Hi Bob,
I've admitted many times here that when DJRD first came out I thought it was
some of the weirdest sh*t I'd ever heard! But I could not dismiss it and
was compelled to play it over and over to try to "get" it. I also didn't
feel like "why isn't she writing stuff like Blue and FTR anymore?" It was
very apparent that the former Joni "era" was long packed away at that point
and one either needed to move along with her (as bumbling as that felt at
the time) or to just stop at that point and never move past Court and Spark.
When Maslin writes as her very first line of the review:
> In retrospect, Blue turns out to been the album that displayed Joni
Mitchell
> at her most buoyant and comfortable - with herself, with the nature of
her
> talents, and with the conventions of pop songwriting.
it feels to me like she has flicked off most of what followed after Blue.
She poses her conclusion in the very first line.
This also sounds very patronizing and dismissive to my ears:
> She has dabbled with jazz and African tribal music, ventured deep inside
> herself and fled far away. But, always, the unpredictable caliber of her
work
> has been as exciting as it is frustrating. Now for once, she has gambled
and
> lost. The best that can be said for Don Juan's Reckless Daughter is that
it
> is an instructive failure.
> As Kakki said, she pans it (tho that is not quite same as flicking it off,
at
> least to my east coast ears ;-) Note also the phrase "for once".
I have experienced a difference in left and east coast ears when it comes to
perception of certain criticisms but that's a long other subject ;-)
This one cracked me up - talk about the pot calling the kettle.......:
> But increasingly, Mitchell's pretensions have shaped her appraisal of her
own
> gifts.......These days, Mitchell appears bent on repudiating her own flair
> for popular songwriting, and on staking her claim to the kind of artistry
> that, when it's real, doesn't need to announce itself so stridently.
> There is a lot of pressure on a reviewer when, under time constraints, she
has to produce a review of a work
> by a person of far greater talent, based on insufficient time to absorb,
feel
> and analyze.
Agreed. Guess I would have respected Maslin's opinion more if she had just
admitted that it was odd and baffling and tried to muddle it out from there.
But I thought that you left out some of the more withering comments like:
>The painful banality of Mitchell's lyrics - there is nothing said here that
she hasn't said better before, except those things she >should have kept to
herself - is almost the least of her problems. Behind a treacly tide like
"The Silky Veils of Ardor" lurks an >even treaclier notion: that the
romantic visions of love put forth by certain folk songs are one thing, that
reality is another, and >that the singer apparently yearns for both. "It's
just in my dreams we fly," the song concludes, with a reference to "The
Water >Is Wide." Or, as a dialogue balloon on one of the inner sleeves puts
it, "In my dweems we fwy." The album offers what is, >one can only hope, the
ultimate in cute cover art.
>It also offers the ultimate in potshots: "Otis and Marlena," a facile,
snidely sung song about tourists who come to Miami "for >fun and sun/While
Muslims stick up Washington." This leads into "The Tenth World," a mostly
instrumental percussion track >featuring Jaco Pastorius (who plays on a
majority of the record with distinction, but without much helpful
influence), Airto >and Chaka Khan (who hums).

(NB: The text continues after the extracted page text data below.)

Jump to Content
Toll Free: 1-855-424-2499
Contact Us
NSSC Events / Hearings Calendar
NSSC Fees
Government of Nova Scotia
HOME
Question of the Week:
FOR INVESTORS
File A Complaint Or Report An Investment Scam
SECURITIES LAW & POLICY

She even flicks off Jaco, Airto and Chaka, lol!
> Really, the reaction in this review is probably typical of many -
including
> fans - who listened to DJRD. It was wrong, but for many of us it took some
> time to figure that out.
I totally agree. And for those who are about to lecture me how critics are
entitled to their opinion, etc., etc., yes I also agree. I just find it
funny to go back and read this stuff and then think of how some things are
sometimes reappraised dramatically with the passage of time.